A simple and efficient method to visualize and quantify the efficiency of chromosomal mutations from genome editing.

Genome editing with designer nucleases such as TALEN and CRISPR/Cas enzymes has broad applications. Delivery of these designer nucleases into organisms induces various genetic mutations including deletions, insertions and nucleotide substitutions. Characterizing those mutations is critical for evaluating the efficacy and specificity of targeted genome editing. While a number of methods have been developed to identify the mutations, none other than sequencing allows the identification of the most desired mutations, i.e., out-of-frame insertions/deletions that disrupt genes.

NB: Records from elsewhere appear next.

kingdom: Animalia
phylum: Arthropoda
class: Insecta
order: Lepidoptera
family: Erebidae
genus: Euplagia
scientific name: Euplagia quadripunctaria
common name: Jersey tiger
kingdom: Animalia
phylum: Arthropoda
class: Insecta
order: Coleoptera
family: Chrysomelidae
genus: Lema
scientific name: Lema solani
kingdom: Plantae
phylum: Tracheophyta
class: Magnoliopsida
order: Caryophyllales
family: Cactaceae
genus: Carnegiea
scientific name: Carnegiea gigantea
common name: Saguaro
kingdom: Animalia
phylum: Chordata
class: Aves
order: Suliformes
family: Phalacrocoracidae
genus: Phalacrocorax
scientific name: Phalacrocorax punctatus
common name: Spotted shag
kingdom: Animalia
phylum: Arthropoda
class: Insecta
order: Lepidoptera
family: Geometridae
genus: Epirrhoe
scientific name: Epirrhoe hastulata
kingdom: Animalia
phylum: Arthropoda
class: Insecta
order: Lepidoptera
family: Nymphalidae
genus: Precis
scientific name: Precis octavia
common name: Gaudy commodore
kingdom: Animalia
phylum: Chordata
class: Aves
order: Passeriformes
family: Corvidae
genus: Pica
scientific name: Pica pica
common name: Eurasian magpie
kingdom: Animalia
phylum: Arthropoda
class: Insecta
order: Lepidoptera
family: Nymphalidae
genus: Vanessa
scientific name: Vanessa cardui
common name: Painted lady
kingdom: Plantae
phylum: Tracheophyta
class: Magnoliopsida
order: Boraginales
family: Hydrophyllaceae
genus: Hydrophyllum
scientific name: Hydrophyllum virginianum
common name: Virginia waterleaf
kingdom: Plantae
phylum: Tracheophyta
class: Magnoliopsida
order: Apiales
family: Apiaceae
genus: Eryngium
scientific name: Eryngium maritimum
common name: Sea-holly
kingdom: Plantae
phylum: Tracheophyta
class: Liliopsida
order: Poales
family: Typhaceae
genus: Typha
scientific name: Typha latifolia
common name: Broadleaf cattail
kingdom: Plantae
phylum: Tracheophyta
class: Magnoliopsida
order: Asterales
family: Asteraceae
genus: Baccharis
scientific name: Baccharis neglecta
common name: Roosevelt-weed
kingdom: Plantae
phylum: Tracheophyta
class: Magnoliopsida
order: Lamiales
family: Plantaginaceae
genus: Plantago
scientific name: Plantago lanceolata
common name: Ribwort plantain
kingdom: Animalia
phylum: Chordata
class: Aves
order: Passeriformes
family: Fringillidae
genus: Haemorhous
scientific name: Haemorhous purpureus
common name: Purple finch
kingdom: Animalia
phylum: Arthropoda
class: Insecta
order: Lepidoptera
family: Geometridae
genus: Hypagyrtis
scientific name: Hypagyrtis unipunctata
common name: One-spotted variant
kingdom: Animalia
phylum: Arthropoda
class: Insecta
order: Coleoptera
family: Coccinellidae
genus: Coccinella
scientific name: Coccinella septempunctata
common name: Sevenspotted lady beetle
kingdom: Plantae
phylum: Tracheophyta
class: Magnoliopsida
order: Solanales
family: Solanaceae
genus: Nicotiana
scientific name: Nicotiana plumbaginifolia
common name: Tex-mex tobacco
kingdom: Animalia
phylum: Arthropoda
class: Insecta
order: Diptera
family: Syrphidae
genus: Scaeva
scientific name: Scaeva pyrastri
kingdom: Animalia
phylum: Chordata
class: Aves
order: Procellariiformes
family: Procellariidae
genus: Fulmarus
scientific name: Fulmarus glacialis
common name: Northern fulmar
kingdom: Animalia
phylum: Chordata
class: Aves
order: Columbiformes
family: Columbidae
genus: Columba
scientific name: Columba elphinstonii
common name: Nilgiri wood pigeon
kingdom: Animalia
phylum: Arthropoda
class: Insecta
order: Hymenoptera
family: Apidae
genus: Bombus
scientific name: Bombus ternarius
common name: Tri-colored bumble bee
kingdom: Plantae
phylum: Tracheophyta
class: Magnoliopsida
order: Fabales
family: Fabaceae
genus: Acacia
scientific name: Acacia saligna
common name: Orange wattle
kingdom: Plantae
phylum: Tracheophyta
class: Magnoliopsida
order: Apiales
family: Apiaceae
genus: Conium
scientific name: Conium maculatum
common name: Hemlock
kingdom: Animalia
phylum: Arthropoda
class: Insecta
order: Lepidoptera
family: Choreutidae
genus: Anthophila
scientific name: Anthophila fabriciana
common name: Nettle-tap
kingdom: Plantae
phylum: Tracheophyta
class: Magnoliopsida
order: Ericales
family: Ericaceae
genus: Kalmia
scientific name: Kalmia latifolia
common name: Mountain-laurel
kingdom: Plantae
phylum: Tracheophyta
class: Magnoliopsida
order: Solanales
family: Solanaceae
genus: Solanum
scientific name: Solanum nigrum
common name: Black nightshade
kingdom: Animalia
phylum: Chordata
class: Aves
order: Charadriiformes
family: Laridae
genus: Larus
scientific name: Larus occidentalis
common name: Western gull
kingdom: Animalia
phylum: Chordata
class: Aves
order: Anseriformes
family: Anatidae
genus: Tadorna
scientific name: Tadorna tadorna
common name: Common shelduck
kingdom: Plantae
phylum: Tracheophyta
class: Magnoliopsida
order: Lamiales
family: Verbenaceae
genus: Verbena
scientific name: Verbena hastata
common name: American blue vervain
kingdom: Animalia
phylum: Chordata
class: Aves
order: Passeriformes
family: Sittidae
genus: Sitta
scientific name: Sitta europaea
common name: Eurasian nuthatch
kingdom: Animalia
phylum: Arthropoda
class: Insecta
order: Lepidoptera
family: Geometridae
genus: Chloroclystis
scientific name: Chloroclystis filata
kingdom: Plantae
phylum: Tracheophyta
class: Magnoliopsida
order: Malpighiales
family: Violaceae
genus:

Here we report a simple and efficient method to visualize and quantify the efficiency of genomic mutations induced by genome-editing. Our approach is based on the expression of a two-color fusion protein in a vector that allows the insertion of the edited region in the genome in between the two color moieties. We show that our approach not only easily identifies developing animals with desired mutations but also efficiently quantifies the mutation rate in vivo. Furthermore, by using LacZα and GFP as the color moieties, our approach can even eliminate the need for a fluorescent microscope, allowing the analysis with simple bright field visualization. Such an approach will greatly simplify the screen for effective genome-editing enzymes and identify the desired mutant cells/animals.